Another clue pushing the migration narrative is that falling interest rates have put “opportunity cost” on the table: The current levels cited are 0.05% for demand deposits, 0.95%/1.25% for 1-year/3-year large bank time deposits, and about 1.15%/1.30% for small-medium banks.

The report also notes a practical constraint: In a low-rate environment, fulfilling “annualized over 2%, low risk (preferably guaranteed principal), good liquidity” is not easy for residents. Thus, “seeking returns” does not automatically mean “rushing toward high-volatility assets,” but more likely disperses between stocks/funds/insurance, with intensity dependent on market sentiment and available product types.

1 trillion's marginal impact: Insurance is more sensitive, A-shares amplified via the turnover chain

The argument that “1 trillion is still meaningful” centers on elasticity in two sectors.

Insurance is more direct. The report’s comparison: If insurance absorbs 500 billion yuan (half of migration scale), the increase in life insurance sales will be eye-catching. It cites 2025 first-year premiums of China Ping An Life and China Life totaling about 400 billion yuan, then estimates industry-wide first-year premiums at about 1 trillion yuan based on market share. An additional 500 billion yuan would make sales growth very sensitive.

A-shares depend more on the “turnover—leverage—market value” chain. The report acknowledges that 500 billion or 1 trillion yuan is not significant compared with A-shares’ daily turnover (which was as high as 3 trillion yuan in January), but stresses it is incremental capital beyond normal growth; also, A-share market value and quarterly daily average turnover are positively correlated (reported R² is 0.6569), so if raised turnover can be maintained for a quarter or longer, it could more easily drive market value expansion, and margin trading may act as an amplifier.

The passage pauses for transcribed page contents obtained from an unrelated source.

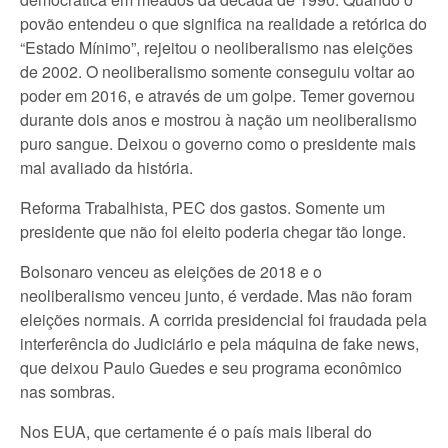
povão entendeu o que significa na realidade a retórica do
“Estado Mínimo”, rejeitou o neoliberalismo nas eleições
de 2002. O neoliberalismo somente conseguiu voltar ao
poder em 2016, e através de um golpe. Temer governou
durante dois anos e mostrou à nação um neoliberalismo
puro sangue. Deixou o governo como o presidente mais
mal avaliado da história.
Reforma Trabalhista, PEC dos gastos. Somente um
presidente que não foi eleito poderia chegar tão longe.
Bolsonaro venceu as eleições de 2018 e o
neoliberalismo venceu junto, é verdade. Mas não foram
eleições normais. A corrida presidencial foi fraudada pela
interferência do Judiciário e pela máquina de fake news,
que deixou Paulo Guedes e seu programa econômico
nas sombras.
Nos EUA, que certamente é o país mais liberal do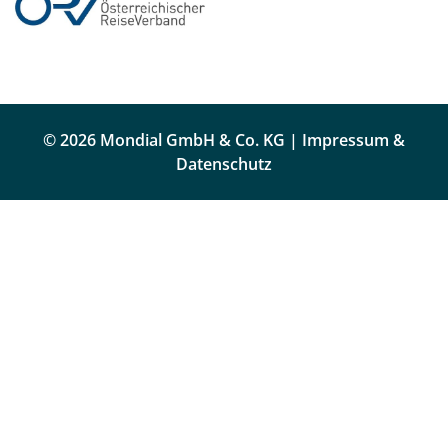
© 2026 Mondial GmbH & Co. KG |
Impressum &
Datenschutz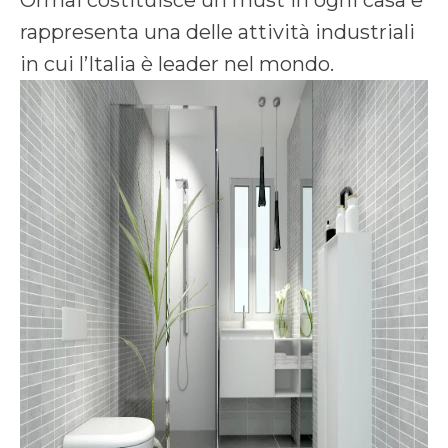
rappresenta una delle attività industriali
in cui l’Italia è leader nel mondo.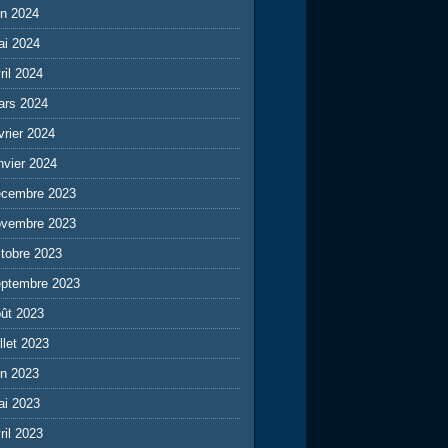
in 2024
ai 2024
ril 2024
ars 2024
vrier 2024
nvier 2024
écembre 2023
ovembre 2023
tobre 2023
eptembre 2023
ût 2023
illet 2023
in 2023
ai 2023
ril 2023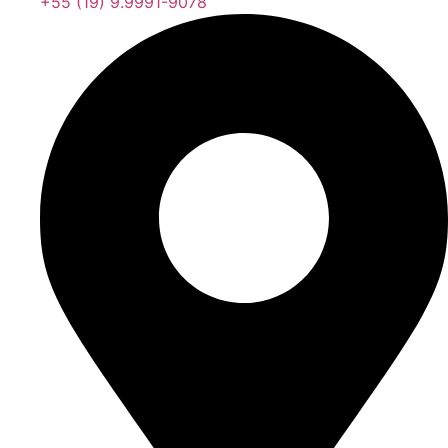
+55 (19) 9.9991-9078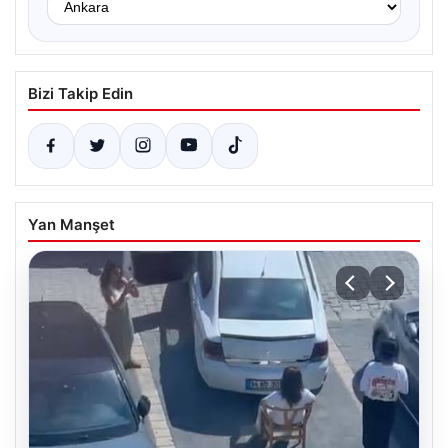
Bizi Takip Edin
Yan Manşet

If you want to confirm whether “migration” is accelerating, just watch three groups of data

Bank of America’s observation framework is practical, focusing on breaking down the “funds first become more liquid, then off-balance, then enter stock/insurance” path into verifiable signals:

  • Whether the share of resident demand deposits rises. The report sees this as a prior signal of potential migration: funds first move from time deposits to more flexible demand deposits, waiting for opportunity. It notes that distinctly similar trends appeared mainly during the 2016-2017 bull market; for now, the share of demand deposits is stabilizing, “but strong reversal has not been observed.”
  • Divergence between resident deposit growth and non-bank financial institution deposit growth. **The report believes this better captures “funds moving from bank products toward the A-share system”; and highlights that changes over the past 6 months already show some resident deposits entering the stock market.
  • High-frequency activity in stocks and insurance. A-share turnover, margin trading, account opening data, stock/mixed fund scale, and premium growth (especially first-year premium, reflecting incremental volume) together form the evidence chain for “whether migration is more real.” The report mentions strong “Red Opening” insurance sales at the start of 2026, and rising A-share turnover and margin trading as clues worth tracking further.